There will be another inflection point and it's going to come from the hardware input model. So that's why you've seen us doing things with Kinect, with gesture. You see us doing things with voice. There's one coming. And all the things have to come together. I mean we were first with tablets you could say. But, the technology wasn't actually there to make it a mobile thing that you would carry around. The idea of a tablet, being able to take notes, take it with you, was stuck on a five-pound luggable. And now it's in a sleek, thin little piece. So all those elements have to come together and we believe it comes from an input model, or user experience inflection point with the hardware, which is why we're in devices.

Not only the smartphones and tablets will be involved, but the entire world of sensors:

So sensors are going to become a big part of how you think about things. So some of the things we've been talking about ‑‑ you see all these fitness devices that people wear on their wrists and they do some interesting things. What's the extension of that? What are the sensors and things that we could build that would help you in your daily life, from telling you that you didn't quite do your pushups as far down as you really thought you could go, to letting you know that your heart rate is too high and you must be stressed out, take a deep breath, to letting you know when your bus is running late at your bus stop and ‑‑ your bus stop is running late.

So there's lots of things we can do by bringing those things together in a new way of thinking about how people interact with technology. Just as the mouse was an invention, touch was an invention, there will be the next new way to interact. And that's why we've been focusing on natural user interface for a while, working on that.

And this will require a new level of application interaction:

I think connecting apps to each other, because so many things are special purpose, you'll start to see new ways for apps to integrate across. I think there's a lot that's going to come from the web in smart information about you and your location.

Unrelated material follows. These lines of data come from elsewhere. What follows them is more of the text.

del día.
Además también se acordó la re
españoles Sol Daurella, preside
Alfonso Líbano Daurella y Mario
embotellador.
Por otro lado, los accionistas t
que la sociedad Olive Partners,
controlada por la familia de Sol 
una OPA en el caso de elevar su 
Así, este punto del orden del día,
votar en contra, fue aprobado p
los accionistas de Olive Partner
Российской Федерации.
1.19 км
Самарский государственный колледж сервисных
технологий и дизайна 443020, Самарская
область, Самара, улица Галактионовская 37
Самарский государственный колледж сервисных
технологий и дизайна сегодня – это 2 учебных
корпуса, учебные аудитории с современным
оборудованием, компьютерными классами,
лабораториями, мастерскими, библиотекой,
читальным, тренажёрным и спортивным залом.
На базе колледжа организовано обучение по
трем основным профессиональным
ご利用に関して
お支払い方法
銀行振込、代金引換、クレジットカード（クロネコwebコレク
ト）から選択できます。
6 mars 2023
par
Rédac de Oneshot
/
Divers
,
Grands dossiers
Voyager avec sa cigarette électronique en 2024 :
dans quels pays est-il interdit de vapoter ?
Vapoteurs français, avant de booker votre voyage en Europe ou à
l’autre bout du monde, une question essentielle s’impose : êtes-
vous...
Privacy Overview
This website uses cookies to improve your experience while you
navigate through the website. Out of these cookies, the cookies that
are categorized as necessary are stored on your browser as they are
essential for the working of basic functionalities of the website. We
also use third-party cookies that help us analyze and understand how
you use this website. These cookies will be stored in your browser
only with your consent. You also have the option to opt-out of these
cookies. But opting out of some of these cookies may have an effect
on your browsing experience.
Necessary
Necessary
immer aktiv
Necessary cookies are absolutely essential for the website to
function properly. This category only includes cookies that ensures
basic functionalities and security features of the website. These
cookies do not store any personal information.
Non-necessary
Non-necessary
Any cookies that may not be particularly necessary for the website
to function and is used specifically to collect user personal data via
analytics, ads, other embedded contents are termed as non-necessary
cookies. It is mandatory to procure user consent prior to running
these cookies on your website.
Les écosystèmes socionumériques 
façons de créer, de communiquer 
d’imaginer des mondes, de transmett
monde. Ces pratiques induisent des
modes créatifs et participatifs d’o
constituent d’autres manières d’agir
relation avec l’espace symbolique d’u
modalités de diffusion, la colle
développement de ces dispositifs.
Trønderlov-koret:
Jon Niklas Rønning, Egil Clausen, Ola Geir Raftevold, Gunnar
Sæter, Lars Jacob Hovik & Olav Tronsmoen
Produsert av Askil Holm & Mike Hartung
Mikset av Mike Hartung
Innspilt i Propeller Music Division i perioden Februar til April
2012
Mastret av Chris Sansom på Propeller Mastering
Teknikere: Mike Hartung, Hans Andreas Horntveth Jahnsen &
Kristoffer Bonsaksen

One cannot stop wondering where the multiple Microsoft operating systems – Windows, Windows RT, Windows Phone – fit into this new world hinted by Larson-Green. Without entering into details, she made it clear that:

We're not going to have three [OSes]. We do think there's a world where there is a more mobile operating system that doesn't have the risks to battery life, or the risks to security. But, it also comes at the cost of flexibility. So we believe in that vision and that direction and we're continuing down that path.

The battery life and security concerns, plus the loss of flexibility suggests that Microsoft has picked Windows RT as their future common operating system for the desktop and devices. (Of course, there will also be Windows Server for the back-end and the cloud, but that is another story.) Information about OS unification started to appear back in 2011, initially denied by Microsoft, but reiterated a year later, and reinforced by the recent consolidation of the Windows and Windows Phone app stores.